The Daily Telegraph

After the upset of last year, we have a truly worthy winner

- By Jon Day Jon Day is a lecturer at King’s College, London, and was a 2016 Man Booker Prize judge

Kazuo Ishiguro thoroughly deserves this prize: he is a writer of novels of immense but often hidden skill, and extraordin­ary emotional intensity.

He is a quieter writer than some of his peers, both on the page and off it. Unlike Martin Amis, Salman Rushdie and Ian Mcewan, he is not in the habit of making public pronouncem­ents.

His seven novels are more reserved, too: less prone to stylistic fireworks. At their best, they are studies of human dignity: poised, delicate, and often devastatin­gly moving.

Ishiguro was born in Nagasaki in 1954, but his family moved to England when he was five, his father working as an oceanograp­her at the National Institute of Oceanograp­hy in Surrey. His early fiction has a sense of outsiderne­ss. His first novel, A Pale View of The Hills (1982), was about the relationsh­ip between a middle-aged Japanese woman in England and her daughter. His second, An Artist of the Floating World (1986), told of a Japanese painter reflecting on his life and experience­s in the early 20th century.

His internatio­nal reputation was made by The Remains of the Day (1989), which won the Booker Prize and was made into a film starring Emma Thompson and Anthony Hopkins. After that his novels became freer and looser. The Unconsoled (1995) is a Kafkaesque novel about a pianist lost in an indistinct European country (and is perhaps Ishiguro’s most bafflingly enjoyable book); When We Were Orphans (2000) a familial detective story set in Shanghai.
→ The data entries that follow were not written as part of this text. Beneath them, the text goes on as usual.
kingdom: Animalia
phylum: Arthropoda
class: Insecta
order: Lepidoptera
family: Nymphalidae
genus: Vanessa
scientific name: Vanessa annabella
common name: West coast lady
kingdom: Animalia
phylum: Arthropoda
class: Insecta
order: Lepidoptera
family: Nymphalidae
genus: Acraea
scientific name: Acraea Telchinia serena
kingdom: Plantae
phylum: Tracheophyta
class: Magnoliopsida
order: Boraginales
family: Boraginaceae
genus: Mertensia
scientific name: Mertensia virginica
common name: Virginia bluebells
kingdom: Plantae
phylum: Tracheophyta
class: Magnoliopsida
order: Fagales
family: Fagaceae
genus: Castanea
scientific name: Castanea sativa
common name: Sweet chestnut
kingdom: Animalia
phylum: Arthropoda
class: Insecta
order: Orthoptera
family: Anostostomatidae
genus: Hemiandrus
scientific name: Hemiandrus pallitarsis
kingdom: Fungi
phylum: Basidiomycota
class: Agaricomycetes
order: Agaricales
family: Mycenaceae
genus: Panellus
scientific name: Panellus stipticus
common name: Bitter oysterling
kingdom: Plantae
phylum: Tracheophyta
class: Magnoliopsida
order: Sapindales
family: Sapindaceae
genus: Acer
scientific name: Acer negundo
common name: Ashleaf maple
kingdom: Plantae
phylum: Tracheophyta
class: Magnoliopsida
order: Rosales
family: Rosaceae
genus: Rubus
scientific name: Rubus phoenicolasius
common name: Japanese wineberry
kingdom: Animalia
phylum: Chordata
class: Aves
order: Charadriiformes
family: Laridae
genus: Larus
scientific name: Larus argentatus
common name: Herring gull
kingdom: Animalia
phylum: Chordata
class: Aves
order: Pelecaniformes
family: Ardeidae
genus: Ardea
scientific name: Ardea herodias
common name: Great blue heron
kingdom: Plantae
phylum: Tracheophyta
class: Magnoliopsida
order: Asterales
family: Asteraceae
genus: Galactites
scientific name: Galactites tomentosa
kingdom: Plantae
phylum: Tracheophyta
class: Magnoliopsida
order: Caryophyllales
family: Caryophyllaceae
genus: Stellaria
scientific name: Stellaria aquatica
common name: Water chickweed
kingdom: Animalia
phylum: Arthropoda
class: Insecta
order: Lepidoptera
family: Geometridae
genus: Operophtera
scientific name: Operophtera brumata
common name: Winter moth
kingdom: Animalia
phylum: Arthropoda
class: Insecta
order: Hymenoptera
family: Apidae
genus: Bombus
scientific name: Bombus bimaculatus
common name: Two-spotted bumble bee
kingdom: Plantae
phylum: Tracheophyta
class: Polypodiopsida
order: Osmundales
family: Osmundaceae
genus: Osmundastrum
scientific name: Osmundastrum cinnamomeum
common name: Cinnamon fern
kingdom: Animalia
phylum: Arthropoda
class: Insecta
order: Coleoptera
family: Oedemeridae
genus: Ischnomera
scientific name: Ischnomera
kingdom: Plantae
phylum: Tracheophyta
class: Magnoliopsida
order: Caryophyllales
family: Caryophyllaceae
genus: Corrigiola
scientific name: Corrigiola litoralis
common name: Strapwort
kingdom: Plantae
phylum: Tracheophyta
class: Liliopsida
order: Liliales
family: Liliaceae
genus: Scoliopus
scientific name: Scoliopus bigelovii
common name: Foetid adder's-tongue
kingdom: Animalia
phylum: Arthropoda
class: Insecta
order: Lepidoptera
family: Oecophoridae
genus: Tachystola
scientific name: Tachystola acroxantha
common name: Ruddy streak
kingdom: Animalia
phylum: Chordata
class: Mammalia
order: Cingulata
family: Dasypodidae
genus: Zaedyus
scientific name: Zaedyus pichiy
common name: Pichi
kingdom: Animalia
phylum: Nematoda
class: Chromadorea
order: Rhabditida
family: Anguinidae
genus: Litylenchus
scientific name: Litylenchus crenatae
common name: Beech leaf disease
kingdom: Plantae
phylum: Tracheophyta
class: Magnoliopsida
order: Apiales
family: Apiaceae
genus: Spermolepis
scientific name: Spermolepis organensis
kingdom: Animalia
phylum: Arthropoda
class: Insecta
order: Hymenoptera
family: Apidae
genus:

Never Let Me Go (2005), about children bred to be organ donors, is his masterpiec­e.

Twenty years ago, he said novelists write their best work in their late 30s. But The Buried Giant (2015), an Arthurian story of repressed memory and trauma, is one of his most inventive and assured. After last year’s Nobel laureate Bob Dylan outraged the literary world by not really being a writer, Ishiguro is a more predictabl­e, but worthier, winner.